Both Hawkins and Dunlop were drifting in and out of consciousness as rescuers arrived. But both appeared to be alert as they awaited the helicopter, Broms said.
"There were three people that were basically all entwined in their climbing rope. Two of the people were bleeding quite profusely. It was a mess at first," Broms said on CBS News' The Early Show.
"We kind of all ended up in a pile at the bottom of the glacier there," said Wood. Broms estimated it as about 500 feet from the summit.
It was the first sunny day in Oregon after a long stretch of cloudy and rainy June weather, and ice coated the snow, Broms said.
"It was a day when you should have been a little more cautious," he said. "They were doing everything right, but sometimes somebody slips. It's an accident, it's not anybody's fault."
It was too icy for the trio to brake or halt their slide with their climbing equipment, Broms said.
The injured climbers were among three parties headed for the summit Saturday morning. The lead party fell backward, hitting a second party, and the mass of climbers then fell into a third party, according to Detective Jim Strovink, spokesman for the Clackamas County sheriff's office, the lead agency in Mount Hood rescues.
The accident occurred near the area where an Air Force Reserve helicopter crashed in May 2002 during another mountain rescue operation. The crew survived the crash, which was captured live on television.
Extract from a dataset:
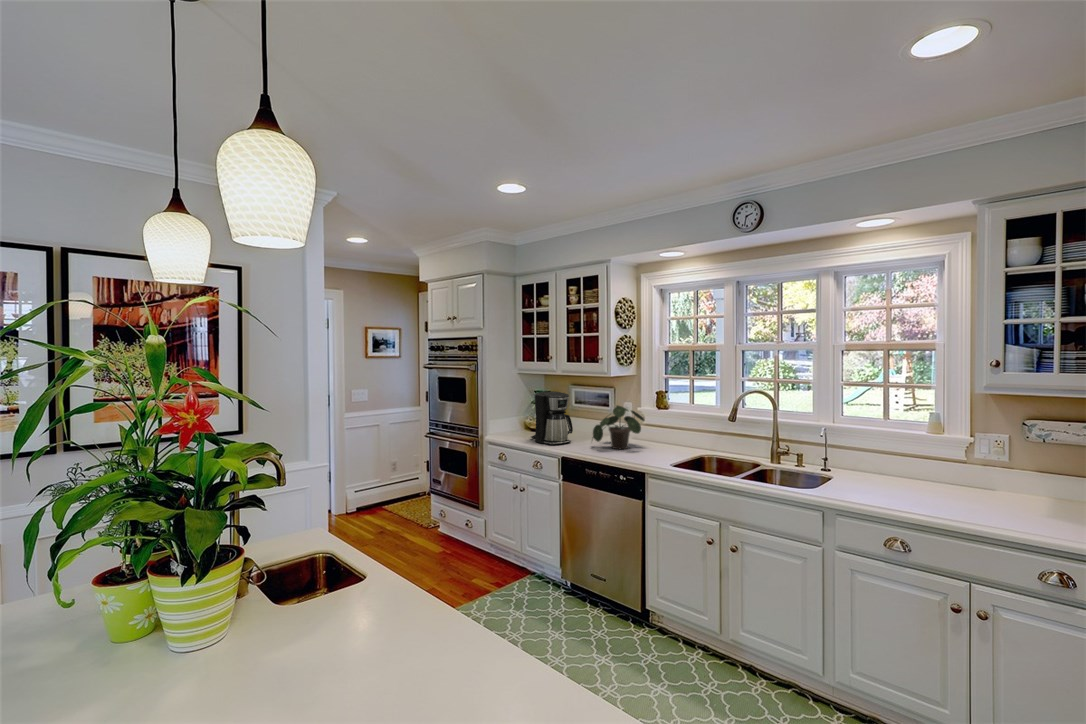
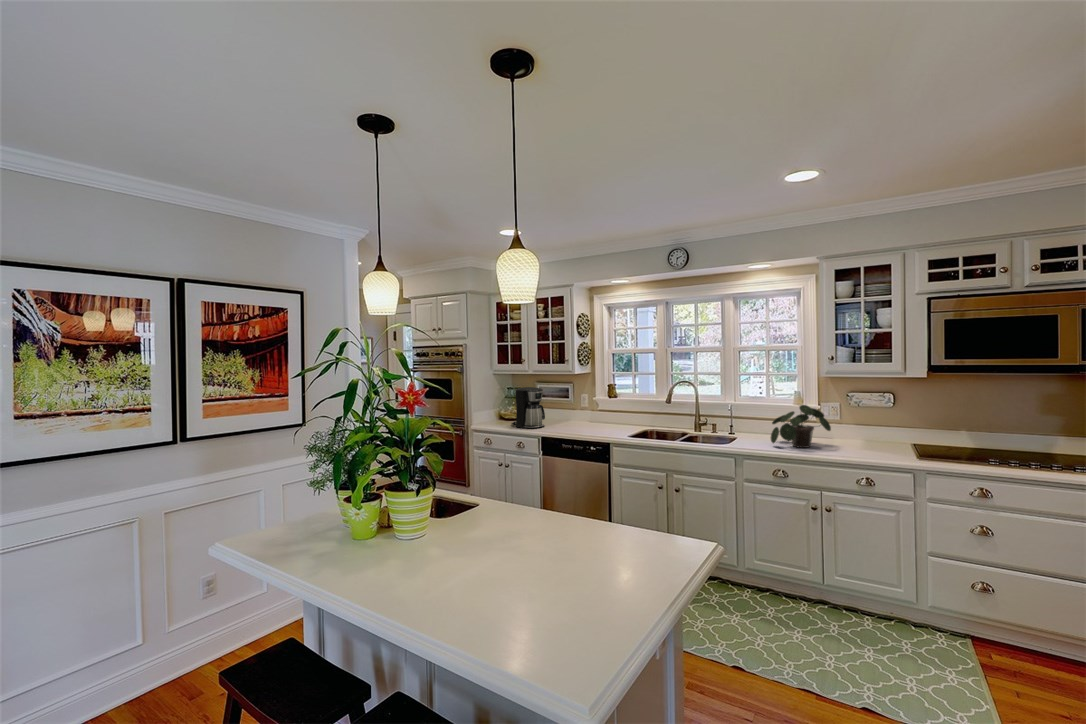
potted plant: present [593,405,644,449] -> present [771,405,831,448]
The helicopter had been sent to rescue the survivors of a fall that sent nine climbers tumbling into a crevasse, killing three of them.
Portland Mountain Rescue sends up "ready teams" every weekend during peak climbing season.
There were about 40 people on the mountain at the time, Broms said, a smaller number than usual for the time of year. Nearby climbers included a U.S. Forest Service wilderness ranger.
A UH-60 Blackhawk helicopter from the Oregon Army National Guard's 1042nd Medical Company with a crew of five, including a medic, handled the rescue on Saturday, said Kay Fristad, National Guard spokeswoman.
She said the Guard rescue team has been busy as the summer climbing season arrives.
"We're on the mountain more than off," Fristad said. "This is the time when the mountain is changing. The snow is softening, and crevasses are forming. It's not a good time for climbers."
Dunlap had a broken jaw and cuts from the ice across his entire body, reports KOIN's Alana Adams. Hawkins had a broken ankle, nose and fractured vertebrae.
The slope "was extremely sharp, and so they suffered from pretty good cuts and bruises on the way down," Broms told Early Show co-anchor Hannah Storm.